A similar sort of capability with respect to measuring parameter values on just a portion of the signal can be accomplished using a feature called a “measure gate.” Oscilloscopes with this feature (including many LeCroy oscilloscopes) allow the user to turn on two vertical cursors and use them to define the piece of the signal to use in making parameter measurements. The measure gate can be placed on the original acquisition channels or it can be placed on a zoom. In both Figure 1 and Figure 2 the user has placed a measure gate on the lower grid.

In Figure 1 the vertical dashed, black lines can be seen to line up with the start and end of the burst of activity on the green trace (the lamp output voltage). In Figure 2 the measure gate is noticeably inside the envelope of lamp activity. The oscilloscope user can even move the measure gate to see if parameter values are different on various portions of the signal. Is the diode switching frequency (red trace) the same in the first burst of activity as 2 nd, 3rd, etc?

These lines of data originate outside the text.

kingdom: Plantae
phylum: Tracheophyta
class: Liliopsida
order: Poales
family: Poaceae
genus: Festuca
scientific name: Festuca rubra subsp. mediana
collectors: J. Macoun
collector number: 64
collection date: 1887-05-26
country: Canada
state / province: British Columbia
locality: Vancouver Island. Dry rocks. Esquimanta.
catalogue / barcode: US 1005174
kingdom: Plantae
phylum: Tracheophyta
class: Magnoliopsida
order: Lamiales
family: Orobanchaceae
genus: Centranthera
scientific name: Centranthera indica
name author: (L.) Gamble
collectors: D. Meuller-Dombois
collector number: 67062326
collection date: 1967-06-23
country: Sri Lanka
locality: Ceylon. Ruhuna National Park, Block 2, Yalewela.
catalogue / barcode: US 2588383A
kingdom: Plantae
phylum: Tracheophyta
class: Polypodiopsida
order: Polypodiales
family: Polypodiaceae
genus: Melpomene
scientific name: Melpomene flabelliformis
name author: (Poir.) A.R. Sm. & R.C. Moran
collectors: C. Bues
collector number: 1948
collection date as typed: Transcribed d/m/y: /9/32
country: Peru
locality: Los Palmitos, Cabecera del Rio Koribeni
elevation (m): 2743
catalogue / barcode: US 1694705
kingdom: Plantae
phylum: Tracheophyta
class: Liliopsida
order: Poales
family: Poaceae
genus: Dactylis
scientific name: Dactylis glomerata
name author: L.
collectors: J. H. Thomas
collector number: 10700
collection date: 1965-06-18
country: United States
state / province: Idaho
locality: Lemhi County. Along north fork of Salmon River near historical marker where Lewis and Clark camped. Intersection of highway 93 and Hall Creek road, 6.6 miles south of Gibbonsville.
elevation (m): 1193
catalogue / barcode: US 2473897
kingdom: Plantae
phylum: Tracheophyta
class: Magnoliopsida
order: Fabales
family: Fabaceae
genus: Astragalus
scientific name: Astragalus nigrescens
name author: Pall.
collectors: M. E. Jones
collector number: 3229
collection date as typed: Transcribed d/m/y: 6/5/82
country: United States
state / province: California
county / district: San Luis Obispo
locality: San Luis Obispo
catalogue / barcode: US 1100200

There is one final point. Suppose you have the lamp shown in Figures 1 and 2 – and when you flip a switch it turns on? Certainly the view shown of the signals during one second of acquisition time does not look good. But maybe after the circuit has a few aborted tries it starts to work and the ballast regulates the light. What you might need is an oscilloscope with a longer acquisition memory in order to record the complete action of the lamp. If you look at rectangle near the lower right corner of both Figure 1 and 2 you can see the oscilloscope is capturing “10.0 MS” which means ten million samples of data on each of the four input channels. You can also see the sampling rate is “10 MS/s” – 10 million samples per second. This sample rate is clearly a good one for capturing the sort of details in this application. Let’s suppose you could keep the sampling rate the same, but instead of capturing one second of data you would like to capture for three seconds. You would need 30 million sample points. There are a couple of ways to do this. Some oscilloscopes have very long memory and you can simply go into the horizontal setup menu and tell the oscilloscope to use more. In other cases, you can sacrifice the number of input channels acquiring data in order to have longer memory available for the channels that are in use. An example is the WaveSurfer MXs-B from LeCroy (though there are also many other types of scopes with this capability). If you use all four channels of this type of scope, there are 16 Mpts of memory per channel. But the scope can also be told to operate in 2 channel mode and apply 32 Mpts of memory to each channel. So you could capture 3.2 seconds of data on 2 channels at 10 MS/s sampling rate. In order to test the operation of your lamp, maybe you only really need to see channel one and channel two of the two previous examples. Or, if desired, you could capture two signals, save them to internal memory in the scope, then capture two more signals. So you could even have all four signals – but use two acquisitions to acquire them.


There are many different types of interesting and useful lighting devices. To obtain longer lasting and more efficient lighting, good R&D engineering and careful testing are needed. This necessitates a wide variety of probes and can be enhanced by a knowledge of how to use the measurement capabilities of oscilloscopes.